Operator-ready prompt for reuse, tuning, and workspace runs.
This item is set up for developers who want to inspect the original language, fork it into Workspace, and adapt the evidence model without losing the source prompt structure.
Implementation handoffs, eval setup, and prompt tuning where you need the original structure intact.
Inspect first, copy once, then fork into Workspace when you want variants, notes, and model settings attached to the same run.
Swap domain facts, examples, and any hard-coded entities for your own context.
Tighten the evidence or verification requirement if this is headed toward production.
Decide which failure mode you want to evaluate first before you branch the prompt.
This prompt already carries implementation detail, tool context, and a final-output instruction. Keep that structure intact when you tune it, or your comparison runs get noisy fast.
Open this prompt inside Workspace when you want a live iteration loop.

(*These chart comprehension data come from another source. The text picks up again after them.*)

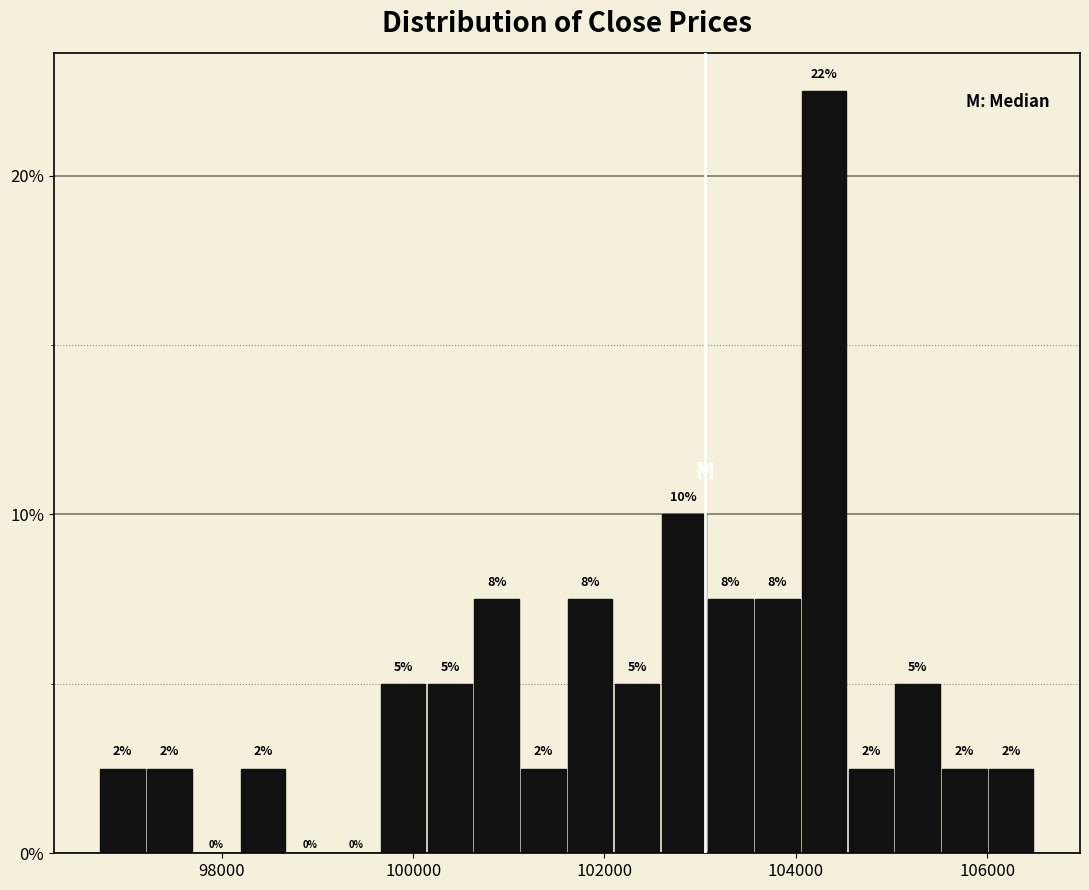

Read against the x-axis, roughly where is the centre of the tallest bar?

104200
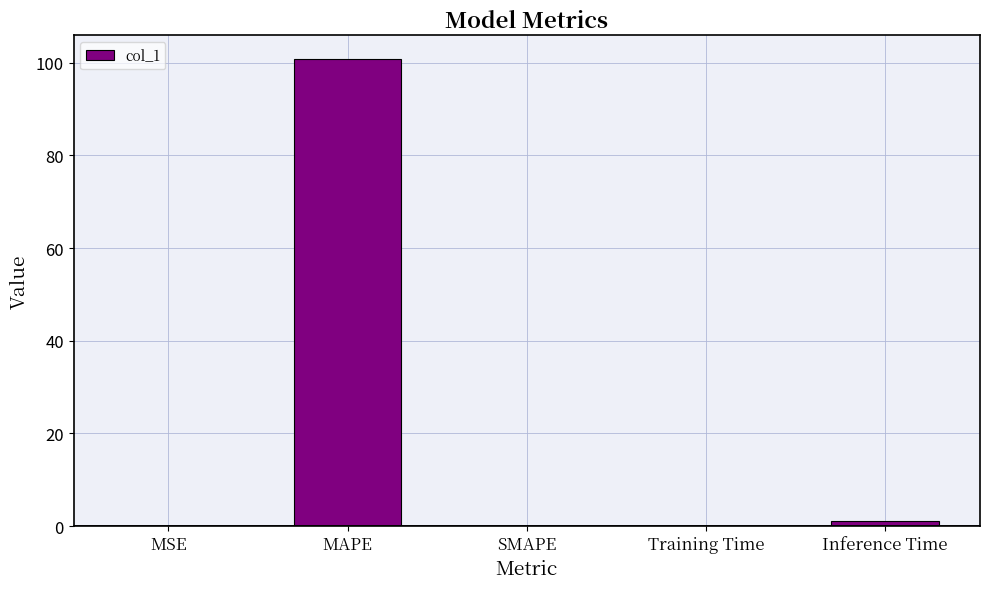

What is the maximum value shown in the chart?

100.9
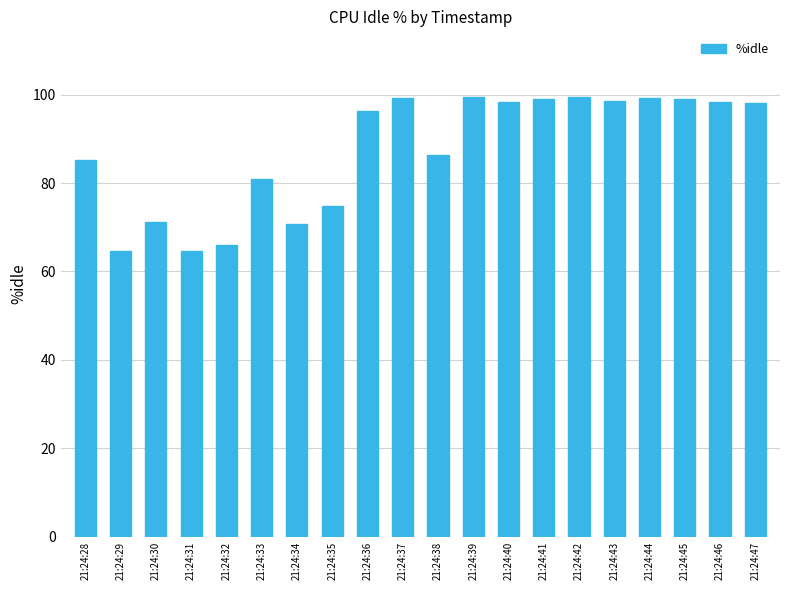

How many values exceed 97?

10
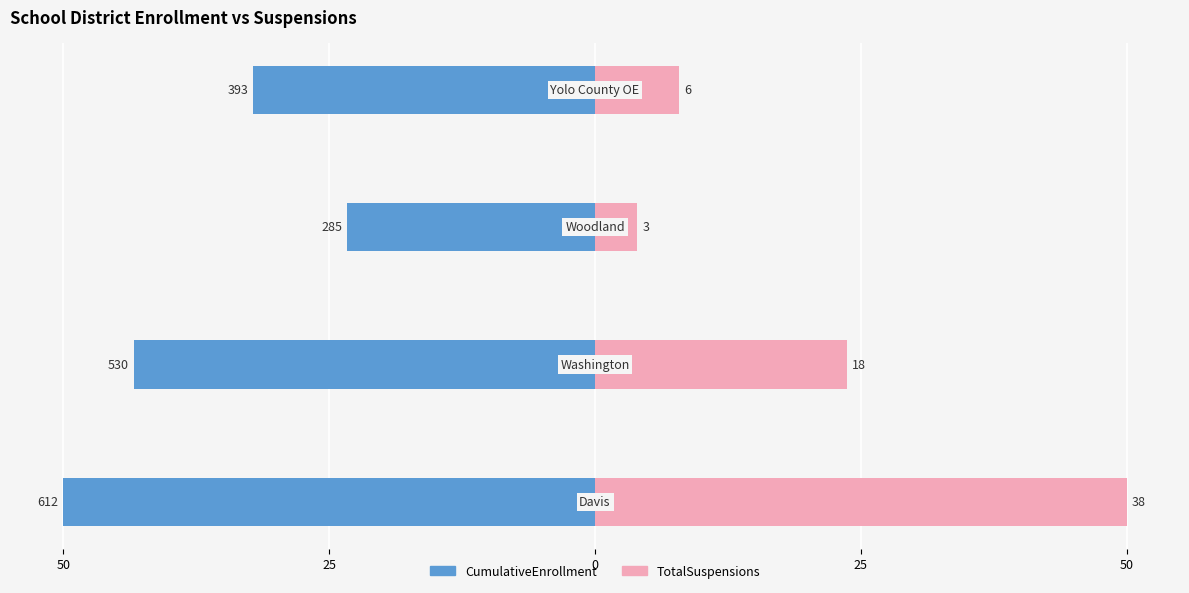

Are the bars horizontal?

Yes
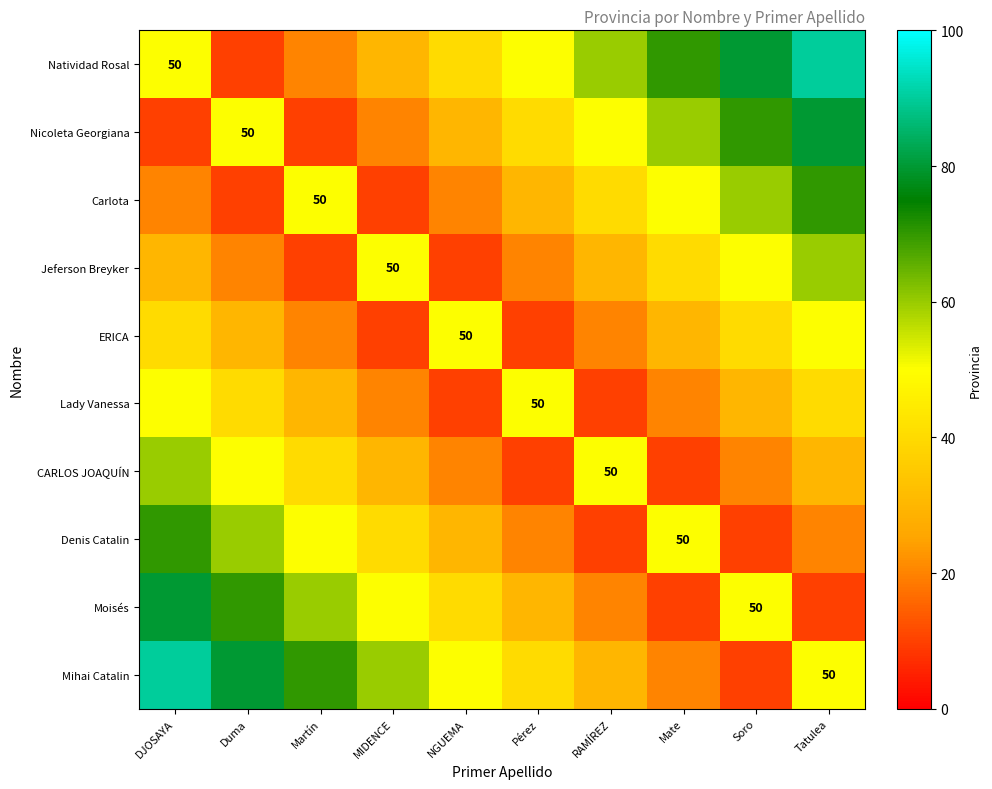

List the series in order of their peak value, lowest first.

ERICA, Lady Vanessa, Jeferson Breyker, CARLOS JOAQUÍN, Carlota, Denis Catalin, Nicoleta Georgiana, Moisés, Natividad Rosal, Mihai Catalin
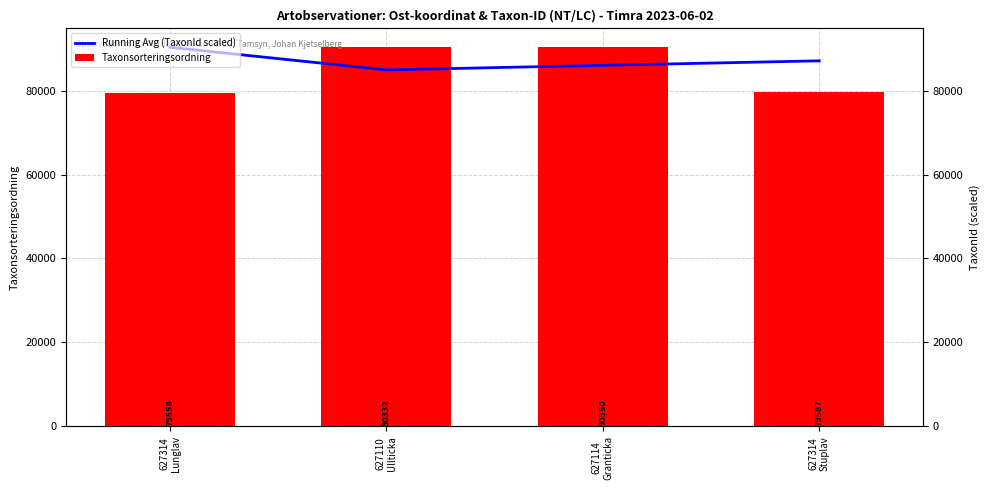

What is the label of the 3rd bar from the right?

627110
Ullticka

Copy for quick reuse, or run it in Workspace to keep prompt variants, model settings, and prompt-history changes in one place.
Structured source with 1 active lines to adapt.
Already linked to a challenge workflow.
Sign in to keep private prompt variations.
Prompt content
Original prompt text with formatting preserved for inspection and clean copy.
Expand your Mastra AI agent to use Supabase as a persistent knowledge base. Implement a Mastra `Memory` module that stores and retrieves past analyses and generated recommendations from Supabase. The agent should consult its memory to provide more contextual and personalized responses. For example, if asked about 'memory chip scarcity' again, it should recall its previous analysis and update it with any new data. Provide code snippets for Mastra AI's memory integration and Supabase interactions.
Adaptation plan
Keep the source stable, then branch your edits in a predictable order so the next prompt run is easier to evaluate.
Hold the task contract and output shape stable so generated implementations remain comparable.
Update libraries, interfaces, and environment assumptions to match the stack you actually run.
Test failure handling, edge cases, and any code paths that depend on hidden context or secrets.
Copy once for a pristine source snapshot, then move the prompt into Workspace when you want variants, run history, and side-by-side tuning without losing the original.
Prompt diagnostics
Quick signals for how structured this prompt already is and where adaptation work is likely to happen first.
This prompt is mostly narrative and instruction-driven, so you can adapt examples and output constraints first without disturbing the structure.
AI Market Trend & Strategy Advisor
Develop an AI-powered strategic advisor agent using the Mastra AI TypeScript framework to monitor and synthesize insights from industry trends, specifically focusing on high-end memory chip supply/demand and AI tool adoption in creative industries. Inspired by headlines regarding data center memory chip scarcity and industry leaders exploring AI tools, this agent will provide nuanced market intelligence and strategic recommendations to a tech executive. The challenge emphasizes building resilient, stateful agents in TypeScript using Mastra AI's built-in memory management and tool integration capabilities. The agent will interact with external APIs to fetch market data, analyze Q&A transcripts, and generate structured reports using Qwen 3. Temporal.io will orchestrate the data fetching and analysis workflows, ensuring reliability and long-running operations, while Supabase will serve as a persistent knowledge base for the agent's memory and collected insights.
Use the challenge page to recover the original task boundaries before you tune the prompt. That keeps your variants grounded in the same evaluation target instead of drifting into a different problem.